— Task —
Starting at the line containing "266. [ Information" and ending at the line containing "277. [Sensitive information", print every line of the material below exactly, both ends included, and stop there.

— Data for this exercise —
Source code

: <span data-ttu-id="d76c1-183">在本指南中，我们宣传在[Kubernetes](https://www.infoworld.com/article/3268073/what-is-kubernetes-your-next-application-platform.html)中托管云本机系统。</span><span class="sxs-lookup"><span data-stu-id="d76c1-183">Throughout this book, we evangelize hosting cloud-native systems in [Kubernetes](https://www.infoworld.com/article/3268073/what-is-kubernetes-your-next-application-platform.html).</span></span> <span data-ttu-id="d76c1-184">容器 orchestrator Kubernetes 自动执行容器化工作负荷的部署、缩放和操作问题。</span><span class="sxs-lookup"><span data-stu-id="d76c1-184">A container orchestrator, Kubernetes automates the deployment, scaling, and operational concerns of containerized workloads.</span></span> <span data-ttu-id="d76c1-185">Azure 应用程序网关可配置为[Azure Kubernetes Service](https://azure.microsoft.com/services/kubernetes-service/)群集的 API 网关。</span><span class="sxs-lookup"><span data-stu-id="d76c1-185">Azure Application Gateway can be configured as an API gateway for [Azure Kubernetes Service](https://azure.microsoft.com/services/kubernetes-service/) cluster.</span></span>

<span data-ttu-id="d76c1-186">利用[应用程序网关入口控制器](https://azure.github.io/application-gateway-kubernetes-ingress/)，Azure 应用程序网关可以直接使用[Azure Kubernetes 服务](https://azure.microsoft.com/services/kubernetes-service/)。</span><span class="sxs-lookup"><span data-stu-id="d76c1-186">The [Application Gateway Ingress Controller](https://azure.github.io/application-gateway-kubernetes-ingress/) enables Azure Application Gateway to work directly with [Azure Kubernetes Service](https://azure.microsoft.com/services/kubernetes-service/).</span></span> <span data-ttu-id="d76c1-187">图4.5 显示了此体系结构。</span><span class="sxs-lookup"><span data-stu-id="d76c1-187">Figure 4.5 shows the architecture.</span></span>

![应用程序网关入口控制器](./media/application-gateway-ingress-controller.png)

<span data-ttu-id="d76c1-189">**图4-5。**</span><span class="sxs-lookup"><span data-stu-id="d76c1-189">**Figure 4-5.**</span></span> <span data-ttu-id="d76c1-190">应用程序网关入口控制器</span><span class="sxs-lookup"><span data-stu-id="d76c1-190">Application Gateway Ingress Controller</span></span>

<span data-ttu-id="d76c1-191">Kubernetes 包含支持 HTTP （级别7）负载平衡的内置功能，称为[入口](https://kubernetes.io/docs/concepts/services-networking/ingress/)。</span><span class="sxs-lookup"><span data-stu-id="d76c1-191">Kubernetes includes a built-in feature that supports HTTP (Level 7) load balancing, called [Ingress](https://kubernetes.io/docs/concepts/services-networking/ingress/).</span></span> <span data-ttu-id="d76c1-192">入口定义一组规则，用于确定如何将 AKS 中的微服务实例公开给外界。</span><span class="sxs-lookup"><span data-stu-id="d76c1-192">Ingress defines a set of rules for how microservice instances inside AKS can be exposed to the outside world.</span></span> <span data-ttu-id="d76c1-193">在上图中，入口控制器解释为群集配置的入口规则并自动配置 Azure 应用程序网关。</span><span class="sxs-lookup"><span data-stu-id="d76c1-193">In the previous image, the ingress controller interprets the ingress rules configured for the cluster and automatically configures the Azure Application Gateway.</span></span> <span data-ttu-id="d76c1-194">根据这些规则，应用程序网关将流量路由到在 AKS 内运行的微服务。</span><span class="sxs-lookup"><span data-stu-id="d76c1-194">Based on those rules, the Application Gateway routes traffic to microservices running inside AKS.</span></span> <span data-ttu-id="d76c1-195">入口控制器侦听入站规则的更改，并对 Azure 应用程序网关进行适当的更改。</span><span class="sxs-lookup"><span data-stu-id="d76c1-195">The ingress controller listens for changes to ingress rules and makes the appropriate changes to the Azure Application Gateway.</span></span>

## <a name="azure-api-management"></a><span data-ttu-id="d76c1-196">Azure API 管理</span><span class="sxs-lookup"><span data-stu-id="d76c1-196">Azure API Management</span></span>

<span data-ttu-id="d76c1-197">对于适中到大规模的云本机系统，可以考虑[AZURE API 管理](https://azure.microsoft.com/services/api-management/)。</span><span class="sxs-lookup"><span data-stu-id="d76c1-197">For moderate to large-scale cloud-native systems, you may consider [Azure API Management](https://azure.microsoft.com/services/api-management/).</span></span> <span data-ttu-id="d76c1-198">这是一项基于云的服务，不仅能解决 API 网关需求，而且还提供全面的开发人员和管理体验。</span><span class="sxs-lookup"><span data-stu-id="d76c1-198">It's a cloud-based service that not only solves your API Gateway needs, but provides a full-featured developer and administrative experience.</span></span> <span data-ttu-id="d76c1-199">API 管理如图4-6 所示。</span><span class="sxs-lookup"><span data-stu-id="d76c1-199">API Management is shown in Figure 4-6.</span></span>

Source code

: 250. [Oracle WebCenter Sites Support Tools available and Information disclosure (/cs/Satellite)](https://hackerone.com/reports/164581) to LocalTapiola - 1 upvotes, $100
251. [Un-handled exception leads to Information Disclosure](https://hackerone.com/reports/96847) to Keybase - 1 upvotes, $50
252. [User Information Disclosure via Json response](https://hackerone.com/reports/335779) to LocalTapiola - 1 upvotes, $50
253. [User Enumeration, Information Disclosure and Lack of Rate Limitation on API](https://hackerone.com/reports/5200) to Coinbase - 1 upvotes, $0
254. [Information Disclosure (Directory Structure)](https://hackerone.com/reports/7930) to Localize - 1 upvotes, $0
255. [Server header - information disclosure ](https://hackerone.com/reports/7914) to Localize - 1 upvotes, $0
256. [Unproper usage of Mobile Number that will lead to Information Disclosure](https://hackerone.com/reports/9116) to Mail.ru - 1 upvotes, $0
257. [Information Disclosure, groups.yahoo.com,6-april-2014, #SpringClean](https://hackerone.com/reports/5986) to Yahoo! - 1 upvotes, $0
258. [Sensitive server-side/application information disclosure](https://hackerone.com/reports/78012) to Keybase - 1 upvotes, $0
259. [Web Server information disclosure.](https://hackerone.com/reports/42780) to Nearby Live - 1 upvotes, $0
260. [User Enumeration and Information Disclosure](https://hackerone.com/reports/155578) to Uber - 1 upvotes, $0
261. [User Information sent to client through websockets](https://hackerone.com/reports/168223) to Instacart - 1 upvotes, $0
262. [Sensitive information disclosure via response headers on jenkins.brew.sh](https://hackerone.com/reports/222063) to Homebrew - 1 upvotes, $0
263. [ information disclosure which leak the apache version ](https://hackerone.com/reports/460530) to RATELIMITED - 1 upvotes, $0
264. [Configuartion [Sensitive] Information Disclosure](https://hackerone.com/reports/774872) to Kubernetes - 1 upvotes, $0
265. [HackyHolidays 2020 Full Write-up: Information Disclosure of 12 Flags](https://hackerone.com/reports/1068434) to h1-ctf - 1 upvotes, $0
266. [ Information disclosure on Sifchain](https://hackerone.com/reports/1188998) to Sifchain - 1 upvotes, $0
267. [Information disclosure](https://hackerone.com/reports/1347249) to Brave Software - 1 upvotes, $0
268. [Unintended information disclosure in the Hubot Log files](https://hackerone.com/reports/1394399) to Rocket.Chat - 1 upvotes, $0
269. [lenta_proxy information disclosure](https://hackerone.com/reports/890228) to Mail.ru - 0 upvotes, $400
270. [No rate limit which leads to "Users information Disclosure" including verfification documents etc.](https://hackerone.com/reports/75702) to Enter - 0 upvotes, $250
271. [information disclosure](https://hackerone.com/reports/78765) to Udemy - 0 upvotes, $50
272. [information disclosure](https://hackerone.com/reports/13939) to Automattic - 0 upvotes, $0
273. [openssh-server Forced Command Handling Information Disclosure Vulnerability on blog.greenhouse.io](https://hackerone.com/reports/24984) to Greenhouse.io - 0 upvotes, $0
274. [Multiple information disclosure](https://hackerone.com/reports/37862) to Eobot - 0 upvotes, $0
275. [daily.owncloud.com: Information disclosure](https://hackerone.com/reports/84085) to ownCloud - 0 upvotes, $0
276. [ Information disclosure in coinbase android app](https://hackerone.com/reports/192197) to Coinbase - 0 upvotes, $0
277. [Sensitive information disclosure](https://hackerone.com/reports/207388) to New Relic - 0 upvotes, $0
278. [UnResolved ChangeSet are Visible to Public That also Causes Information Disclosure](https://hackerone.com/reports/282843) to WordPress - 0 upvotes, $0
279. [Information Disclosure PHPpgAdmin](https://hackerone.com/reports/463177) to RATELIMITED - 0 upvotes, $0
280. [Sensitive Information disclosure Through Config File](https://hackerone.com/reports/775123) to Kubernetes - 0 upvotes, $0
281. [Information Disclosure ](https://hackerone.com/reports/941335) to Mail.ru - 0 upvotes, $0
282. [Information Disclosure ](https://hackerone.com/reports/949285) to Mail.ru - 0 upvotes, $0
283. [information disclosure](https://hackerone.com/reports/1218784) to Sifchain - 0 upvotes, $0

— Expected answer —
266. [ Information disclosure on Sifchain](https://hackerone.com/reports/1188998) to Sifchain - 1 upvotes, $0
267. [Information disclosure](https://hackerone.com/reports/1347249) to Brave Software - 1 upvotes, $0
268. [Unintended information disclosure in the Hubot Log files](https://hackerone.com/reports/1394399) to Rocket.Chat - 1 upvotes, $0
269. [lenta_proxy information disclosure](https://hackerone.com/reports/890228) to Mail.ru - 0 upvotes, $400
270. [No rate limit which leads to "Users information Disclosure" including verfification documents etc.](https://hackerone.com/reports/75702) to Enter - 0 upvotes, $250
271. [information disclosure](https://hackerone.com/reports/78765) to Udemy - 0 upvotes, $50
272. [information disclosure](https://hackerone.com/reports/13939) to Automattic - 0 upvotes, $0
273. [openssh-server Forced Command Handling Information Disclosure Vulnerability on blog.greenhouse.io](https://hackerone.com/reports/24984) to Greenhouse.io - 0 upvotes, $0
274. [Multiple information disclosure](https://hackerone.com/reports/37862) to Eobot - 0 upvotes, $0
275. [daily.owncloud.com: Information disclosure](https://hackerone.com/reports/84085) to ownCloud - 0 upvotes, $0
276. [ Information disclosure in coinbase android app](https://hackerone.com/reports/192197) to Coinbase - 0 upvotes, $0
277. [Sensitive information disclosure](https://hackerone.com/reports/207388) to New Relic - 0 upvotes, $0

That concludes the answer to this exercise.